**Exercise aim:** Required from the data below: the exact lines starting at the line containing "Producer/Network" and ending at the line containing "content. Facebook altered", with both ends kept and all pictures dropped.

┏━━

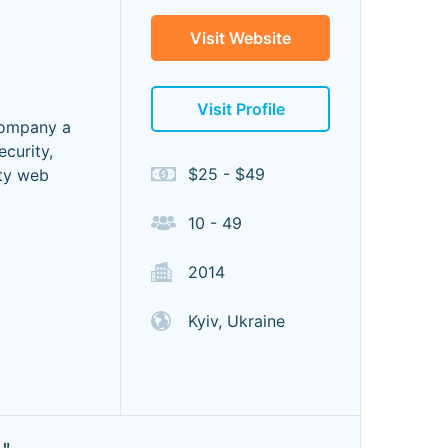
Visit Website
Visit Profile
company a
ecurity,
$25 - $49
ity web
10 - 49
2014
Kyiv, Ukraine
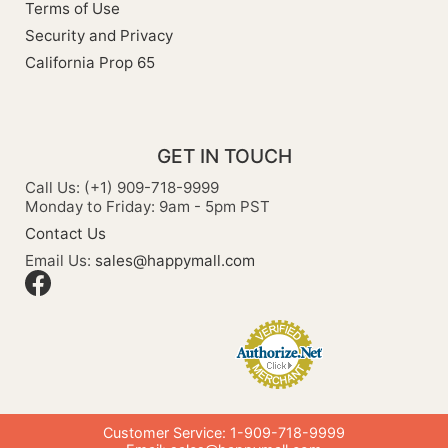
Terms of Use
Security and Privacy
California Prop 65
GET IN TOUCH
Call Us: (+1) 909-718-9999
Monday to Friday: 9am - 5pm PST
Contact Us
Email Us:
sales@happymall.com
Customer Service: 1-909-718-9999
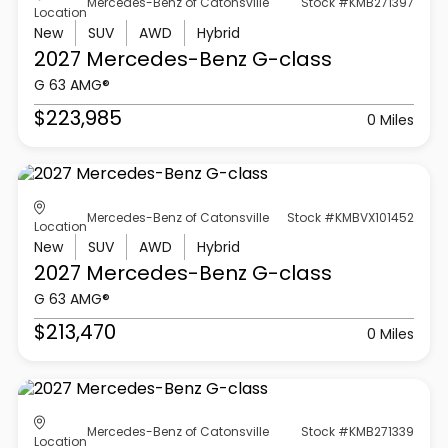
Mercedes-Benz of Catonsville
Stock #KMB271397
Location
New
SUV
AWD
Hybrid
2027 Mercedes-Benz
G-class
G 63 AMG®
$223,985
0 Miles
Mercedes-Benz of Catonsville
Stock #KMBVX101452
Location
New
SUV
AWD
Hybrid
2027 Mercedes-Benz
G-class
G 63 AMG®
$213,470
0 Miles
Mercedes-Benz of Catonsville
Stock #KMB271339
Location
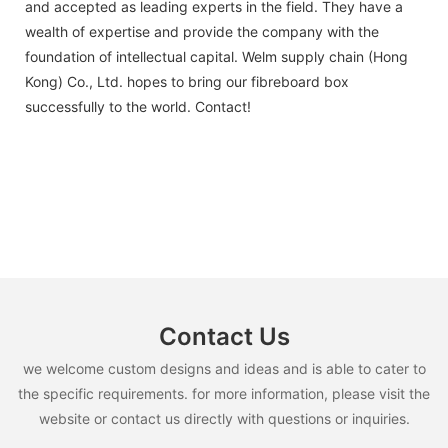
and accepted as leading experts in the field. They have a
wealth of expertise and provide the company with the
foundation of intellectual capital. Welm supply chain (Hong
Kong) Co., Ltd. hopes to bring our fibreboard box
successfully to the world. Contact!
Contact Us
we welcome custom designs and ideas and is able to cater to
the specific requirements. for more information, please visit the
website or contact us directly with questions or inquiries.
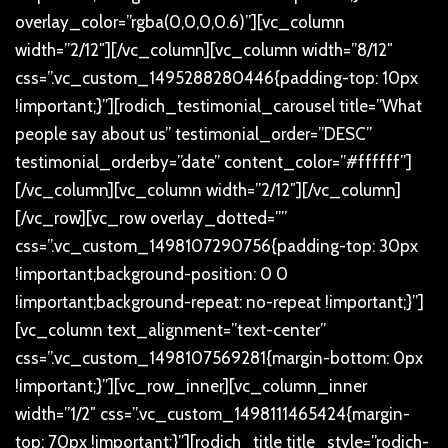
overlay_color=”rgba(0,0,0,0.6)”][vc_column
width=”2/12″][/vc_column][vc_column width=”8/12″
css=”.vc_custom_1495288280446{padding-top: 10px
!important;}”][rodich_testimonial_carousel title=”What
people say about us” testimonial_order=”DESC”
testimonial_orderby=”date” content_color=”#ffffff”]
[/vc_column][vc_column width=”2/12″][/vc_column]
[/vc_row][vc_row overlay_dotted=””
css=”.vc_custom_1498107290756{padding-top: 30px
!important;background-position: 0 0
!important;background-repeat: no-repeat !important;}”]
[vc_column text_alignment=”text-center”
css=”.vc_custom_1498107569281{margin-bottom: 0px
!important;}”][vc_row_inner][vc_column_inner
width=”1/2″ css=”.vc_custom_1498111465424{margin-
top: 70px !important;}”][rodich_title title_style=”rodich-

┗━━
┏━━

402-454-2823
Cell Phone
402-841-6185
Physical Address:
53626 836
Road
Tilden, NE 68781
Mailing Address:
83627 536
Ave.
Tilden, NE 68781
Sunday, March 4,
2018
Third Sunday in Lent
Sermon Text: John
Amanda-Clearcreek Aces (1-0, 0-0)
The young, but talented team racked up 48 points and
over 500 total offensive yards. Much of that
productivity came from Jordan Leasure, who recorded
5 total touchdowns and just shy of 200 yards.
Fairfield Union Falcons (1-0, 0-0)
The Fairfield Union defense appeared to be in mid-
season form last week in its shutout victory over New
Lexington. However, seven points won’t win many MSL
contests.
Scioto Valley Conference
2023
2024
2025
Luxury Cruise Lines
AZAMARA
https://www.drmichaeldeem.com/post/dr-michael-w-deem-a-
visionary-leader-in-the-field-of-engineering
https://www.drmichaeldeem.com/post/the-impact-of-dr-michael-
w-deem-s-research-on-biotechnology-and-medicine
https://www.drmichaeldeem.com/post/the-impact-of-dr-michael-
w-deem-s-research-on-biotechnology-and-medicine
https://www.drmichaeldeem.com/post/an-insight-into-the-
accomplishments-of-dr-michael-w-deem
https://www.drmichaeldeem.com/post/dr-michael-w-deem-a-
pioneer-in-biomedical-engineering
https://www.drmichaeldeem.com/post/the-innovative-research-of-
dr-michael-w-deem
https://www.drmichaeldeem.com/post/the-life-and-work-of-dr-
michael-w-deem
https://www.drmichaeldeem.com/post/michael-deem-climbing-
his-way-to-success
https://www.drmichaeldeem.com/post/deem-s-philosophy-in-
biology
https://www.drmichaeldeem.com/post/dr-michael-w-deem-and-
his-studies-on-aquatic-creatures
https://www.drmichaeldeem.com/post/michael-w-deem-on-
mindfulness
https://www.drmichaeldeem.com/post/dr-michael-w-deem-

┗━━
┏━━

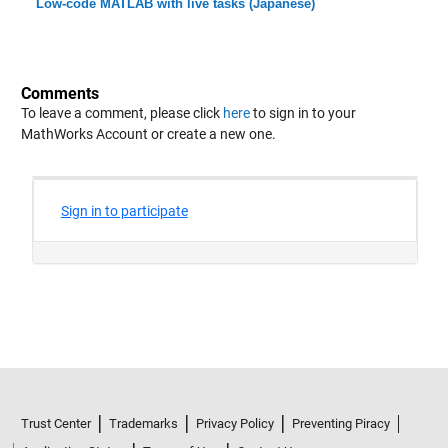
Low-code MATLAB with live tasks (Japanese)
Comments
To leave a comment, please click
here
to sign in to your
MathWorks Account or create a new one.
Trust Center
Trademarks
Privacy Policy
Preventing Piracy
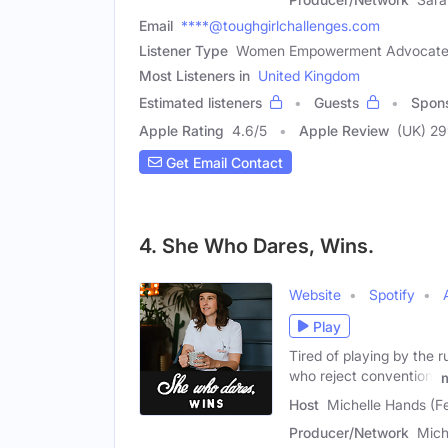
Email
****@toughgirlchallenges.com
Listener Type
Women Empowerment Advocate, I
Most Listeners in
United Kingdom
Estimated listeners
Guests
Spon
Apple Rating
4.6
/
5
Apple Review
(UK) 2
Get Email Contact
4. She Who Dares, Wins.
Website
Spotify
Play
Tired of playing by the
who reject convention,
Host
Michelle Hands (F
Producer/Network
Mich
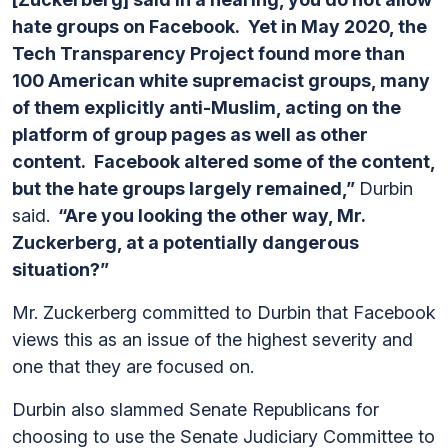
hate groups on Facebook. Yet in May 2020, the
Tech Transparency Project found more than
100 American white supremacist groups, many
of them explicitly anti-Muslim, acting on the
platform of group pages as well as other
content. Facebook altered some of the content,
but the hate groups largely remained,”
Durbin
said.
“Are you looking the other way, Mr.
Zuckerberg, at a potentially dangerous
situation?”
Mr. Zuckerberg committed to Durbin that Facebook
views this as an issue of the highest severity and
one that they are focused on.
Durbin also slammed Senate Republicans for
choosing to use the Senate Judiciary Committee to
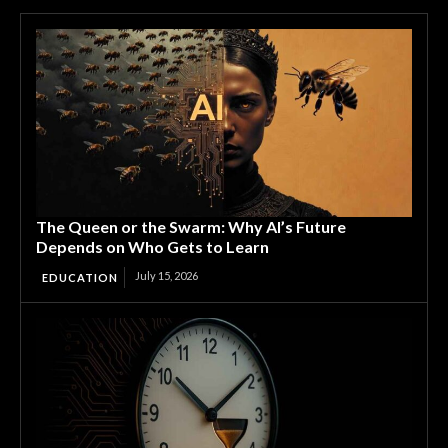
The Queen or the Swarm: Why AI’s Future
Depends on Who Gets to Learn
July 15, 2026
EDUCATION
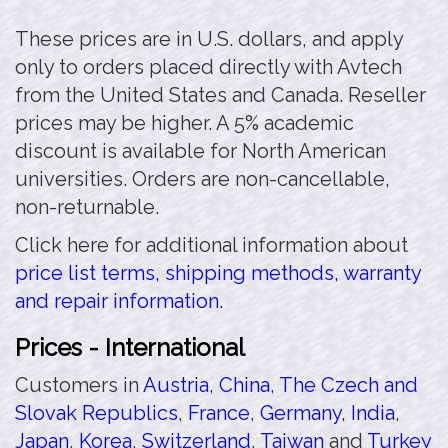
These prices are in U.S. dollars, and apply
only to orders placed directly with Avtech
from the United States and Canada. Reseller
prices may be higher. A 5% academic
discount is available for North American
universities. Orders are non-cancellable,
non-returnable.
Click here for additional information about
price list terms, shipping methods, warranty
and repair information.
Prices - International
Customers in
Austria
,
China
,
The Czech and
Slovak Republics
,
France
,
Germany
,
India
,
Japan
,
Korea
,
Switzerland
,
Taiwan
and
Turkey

┗━━

**Result of the exercise:**
Producer/Network
Mich
hate groups on Facebook. Yet in May 2020, the
Tech Transparency Project found more than
100 American white supremacist groups, many
of them explicitly anti-Muslim, acting on the
platform of group pages as well as other
content. Facebook altered some of the content,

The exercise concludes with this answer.